Sunday, I went to a brunch restaurant with a couple of my classmates which was so tasty. Its a gringo-owned cafe in a really cute park that has such amazing and very american breakfast options. I got a California breakfast burrito, which came with bacon, eggs, avocado, basil aoli, tomatoes, onions, and a mix of mozzarella and cheddar cheese. It was so so good.
Then I spent the afternoon wandering around the centro taking photos of graffiti because that is my topic for my major culture class project. Its actually a really fun topic because I can do it almost entirely through photography, and Cuenca has some really amazing street art.
The next week was another brutal work filled week since we had more spanish reading due and a test on Thursday. Wednesday was really fun though, because we all went to an elementary school instead of regular class and painted murals on the walls for the kids. It was actually super fun and relaxing to spend the day painting (and getting completely covered in paint).
Then Friday, we left on another academic trip, this time to Zaruma, a small mining town in Southern Ecuador. It was a fairly long drive, but we stopped along the way to see a really amazing waterfall. It was humongous and had so much water flowing through it that we all got completely soaked standing even somewhat near it to take photos of it.
Once we got to our hotel in Zaruma, we went straight into the very large swimming pool and hung out there for most of the afternoon, before having a very relaxed evening in our hotel.
Saturday, we went into town to this little museum/mine that this man and many generations of his family have been running. The museum was really amazing and was filled with all sorts of rocks that he and his family have been collecting for generations. There were also tons of old antiques throughout the museum, including numerous typewriters, cameras, and other things that used to be manual that are now electronic.

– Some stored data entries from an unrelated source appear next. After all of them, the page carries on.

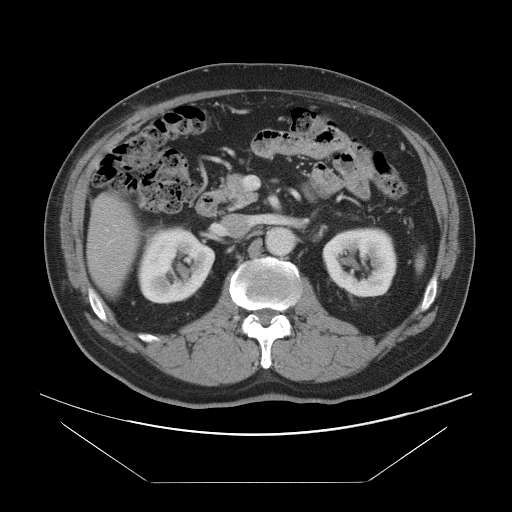
Contrast-enhanced abdominal CT, one axial slice. Position 41 of 97 along the scan axis. 120 kVp. Intravenous contrast given. Soft-tissue window (W 400 / L 40 HU). 5 mm slice thickness. 512 × 512 image matrix. Case-level facts recorded for this patient, not image findings: patient: male, age 60 years at operation; diagnosis: colorectal cancer liver metastases, imaged before liver resection; multiple liver metastases: no; largest metastasis: 7 cm; disease in both lobes: yes.
Structures marked on this image (manually delineated by an expert):
- hepatic veins: bounding box <106,229,109,232> (left, top, right, bottom; pixels)
- liver: <89,195,136,295>
- planned liver remnant (the part of the liver to remain after resection): <89,195,136,293>
- portal vein (with intrahepatic branches): <108,241,111,245>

After that museum, we went to another mine, called el Sexmo, once one of the major mines in the area. We walked for a while through the old mine chambers which was really cool, but definitely not for those who are claustrophobic.
Then we had an interesting lunch in Zaruma where we ate a traditional dish of the area which I found very unpleasant. It was just a scramble of plantains, eggs, and cheese, but the traditional cheese used for it has a very odd flavor. Then we spent the afternoon taking photos around the town as a sort of exposé on life in Zaruma.
Saturday was also the 21st birthday of one of my other classmates so we spent all evening and night celebrating it with her, which is always very fun.
Then the next day it was back on the bus to Cuenca, with me getting home just in time for family bingo night at my house. It was fun but unfortunately i’m sick now, so I felt a bit out of it all evening.
Today I’m feeling very sick, lots of coughing, no voice, and a large amount of congestion in all of my sinus-areas. So i’m descansa-ing (resting) at home for the day, hoping my condition will improve, but hey its a good time to finally get around to posting on my blog..
Also, its crazy but we only have two weeks left on the program. Doesn’t mean i’m anywhere near done traveling, but the next leg of my journey will be over. Kind-of sad actually, time passed so so rapidly here and I really love it here… but i still have a couple more weeks of fun before its over.